Planner¶
TorchRec Planner 负责确定用于分布式训练和推理的最有效、最平衡的分片计划。
用于生成分片计划的主要 API 是 EmbeddingShardingPlanner.plan
- class torchrec.distributed.types.ShardingPlan(plan: Dict[str, ModuleShardingPlan])¶
分片计划的表示形式。这使用了较大包装模型(即使用 DistributedModelParallel 包装的模型)的 FQN。当需要 TorchRec 可组合性时,应使用 EmbeddingModuleShardingPlan。
- plan¶
字典,键为模块路径,值为参数分片规范字典,参数分片规范字典的键为参数名称。
- 类型:
Dict[str, EmbeddingModuleShardingPlan]
- get_plan_for_module(module_path: str) Optional[ModuleShardingPlan] ¶
- 参数:
module_path (str) –
- 返回:
参数分片规范字典,键为参数名称。如果给定 module_path 不存在分片规范,则为 None。
- 返回类型:
Optional[ModuleShardingPlan]
- class torchrec.distributed.planner.planners.EmbeddingShardingPlanner(topology: Optional[Topology] = None, batch_size: Optional[int] = None, enumerator: Optional[Enumerator] = None, storage_reservation: Optional[StorageReservation] = None, proposer: Optional[Union[Proposer, List[Proposer]]] = None, partitioner: Optional[Partitioner] = None, performance_model: Optional[PerfModel] = None, stats: Optional[Union[Stats, List[Stats]]] = None, constraints: Optional[Dict[str, ParameterConstraints]] = None, debug: bool = True, callbacks: Optional[List[Callable[[List[ShardingOption]], List[ShardingOption]]]] = None)¶
根据提供的分片器、拓扑和约束,为具有可分片参数的给定模块提供优化的分片计划。
- 参数:
topology (Optional[Topology]) – 当前进程组的拓扑。
batch_size (Optional[int]) – 模型的批大小。

_ _ _ _ _ _ _

任务说明 1: 请数出下方条目中含有字符串“account”的行数,区分大小写,只写出这个数字。

_ _ _ _ _ _ _

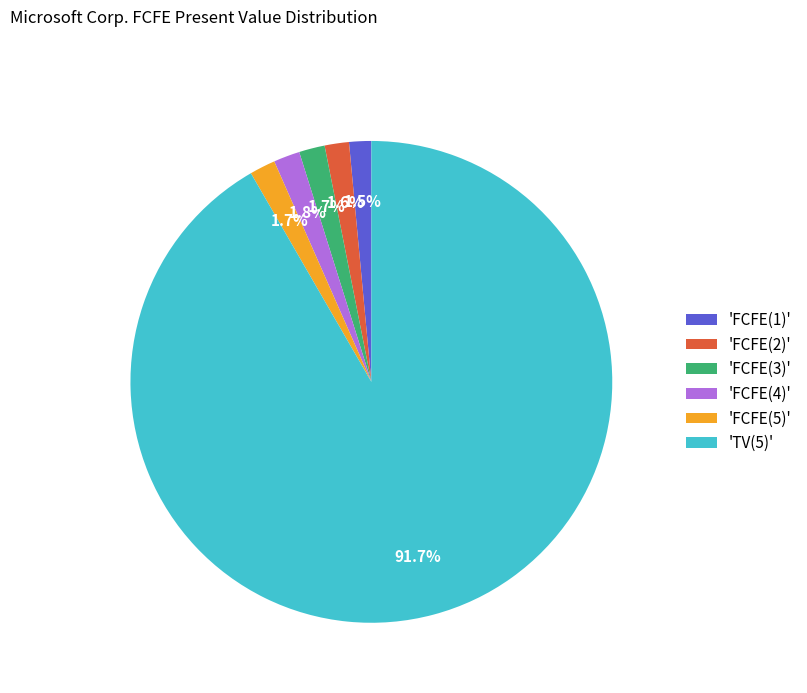

Does any single category account for the majority?

Yes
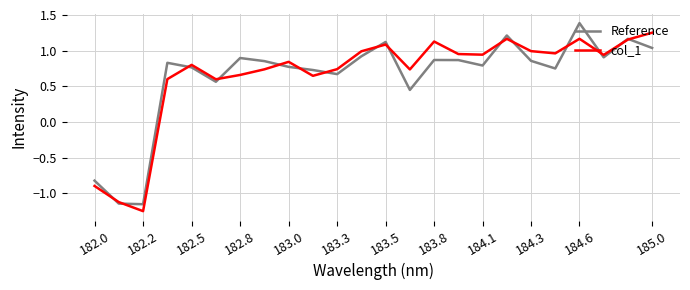

How many interior local peaks does the col_1 series have?

6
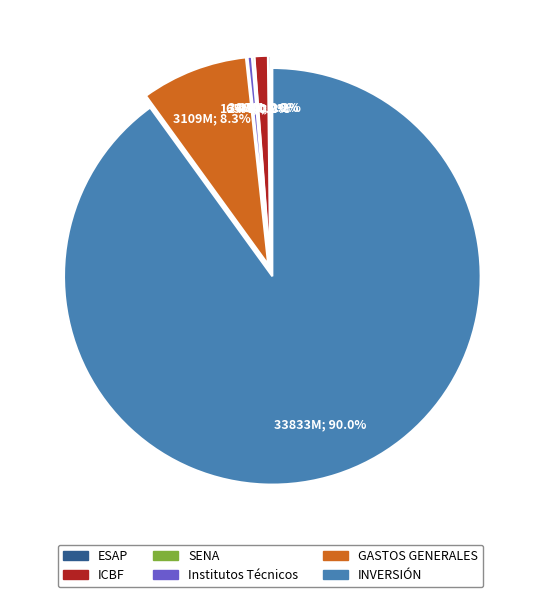

Combined, do GASTOS GENERALES and Institutos Técnicos account for over 50%?

No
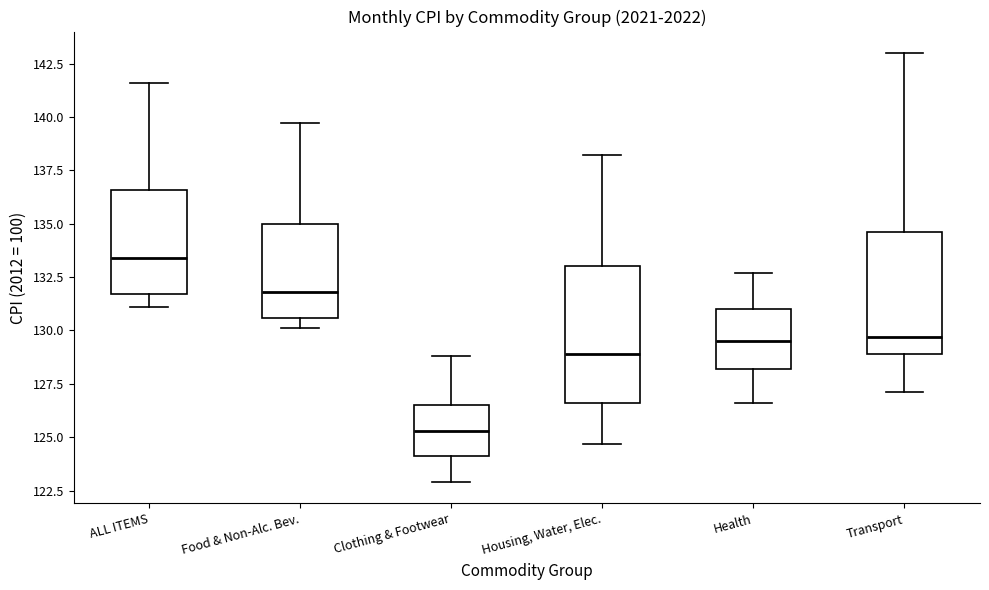

Reading left to right, transcribe this box plot: for each box, give where its median line is, the range the box spans, and where its two whiskers end, as read against the y-axis. The values are not printed on the chart, so give them approximately, as read against the axis.

ALL ITEMS: median 133.5, box 131.5 to 136.5, whiskers 131.0 to 141.5
Food & Non-Alc. Bev.: median 132.0, box 130.5 to 135.0, whiskers 130.0 to 139.5
Clothing & Footwear: median 125.5, box 124.0 to 126.5, whiskers 123.0 to 129.0
Housing, Water, Elec.: median 129.0, box 126.5 to 133.0, whiskers 124.5 to 138.0
Health: median 129.5, box 128.0 to 131.0, whiskers 126.5 to 132.5
Transport: median 129.5, box 129.0 to 134.5, whiskers 127.0 to 143.0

_ _ _ _ _ _ _

任务说明 2: 根据关于 TorchRec Planner 的原文材料,用于生成分片计划的主要 API 是什么?

参考答案 1: 2

参考答案 2: EmbeddingShardingPlanner.plan